Items from a dataset

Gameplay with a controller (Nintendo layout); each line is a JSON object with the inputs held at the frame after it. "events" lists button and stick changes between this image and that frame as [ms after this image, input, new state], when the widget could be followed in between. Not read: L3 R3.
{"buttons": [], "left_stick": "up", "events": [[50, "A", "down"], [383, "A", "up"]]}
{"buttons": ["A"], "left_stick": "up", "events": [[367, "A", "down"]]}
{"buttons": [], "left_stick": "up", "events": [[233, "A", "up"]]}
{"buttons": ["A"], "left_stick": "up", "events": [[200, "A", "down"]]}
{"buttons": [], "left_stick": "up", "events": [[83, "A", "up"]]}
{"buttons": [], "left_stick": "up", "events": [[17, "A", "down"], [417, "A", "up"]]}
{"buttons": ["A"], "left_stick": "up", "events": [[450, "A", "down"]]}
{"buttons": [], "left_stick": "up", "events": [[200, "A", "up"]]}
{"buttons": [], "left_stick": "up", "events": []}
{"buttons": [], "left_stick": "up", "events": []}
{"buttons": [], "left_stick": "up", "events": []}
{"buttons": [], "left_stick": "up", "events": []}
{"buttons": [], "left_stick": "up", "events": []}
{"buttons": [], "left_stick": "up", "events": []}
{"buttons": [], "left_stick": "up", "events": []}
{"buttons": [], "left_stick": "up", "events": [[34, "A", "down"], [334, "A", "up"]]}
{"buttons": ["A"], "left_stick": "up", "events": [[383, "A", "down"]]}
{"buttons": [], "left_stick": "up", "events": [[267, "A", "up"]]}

*What to produce:*
Write out the data above once more, exactly as it reads.

*Problem solution:*
Gameplay with a controller (Nintendo layout); each line is a JSON object with the inputs held at the frame after it. "events" lists button and stick changes between this image and that frame as [ms after this image, input, new state], when the widget could be followed in between. Not read: L3 R3.
{"buttons": [], "left_stick": "up", "events": [[50, "A", "down"], [383, "A", "up"]]}
{"buttons": ["A"], "left_stick": "up", "events": [[367, "A", "down"]]}
{"buttons": [], "left_stick": "up", "events": [[233, "A", "up"]]}
{"buttons": ["A"], "left_stick": "up", "events": [[200, "A", "down"]]}
{"buttons": [], "left_stick": "up", "events": [[83, "A", "up"]]}
{"buttons": [], "left_stick": "up", "events": [[17, "A", "down"], [417, "A", "up"]]}
{"buttons": ["A"], "left_stick": "up", "events": [[450, "A", "down"]]}
{"buttons": [], "left_stick": "up", "events": [[200, "A", "up"]]}
{"buttons": [], "left_stick": "up", "events": []}
{"buttons": [], "left_stick": "up", "events": []}
{"buttons": [], "left_stick": "up", "events": []}
{"buttons": [], "left_stick": "up", "events": []}
{"buttons": [], "left_stick": "up", "events": []}
{"buttons": [], "left_stick": "up", "events": []}
{"buttons": [], "left_stick": "up", "events": []}
{"buttons": [], "left_stick": "up", "events": [[34, "A", "down"], [334, "A", "up"]]}
{"buttons": ["A"], "left_stick": "up", "events": [[383, "A", "down"]]}
{"buttons": [], "left_stick": "up", "events": [[267, "A", "up"]]}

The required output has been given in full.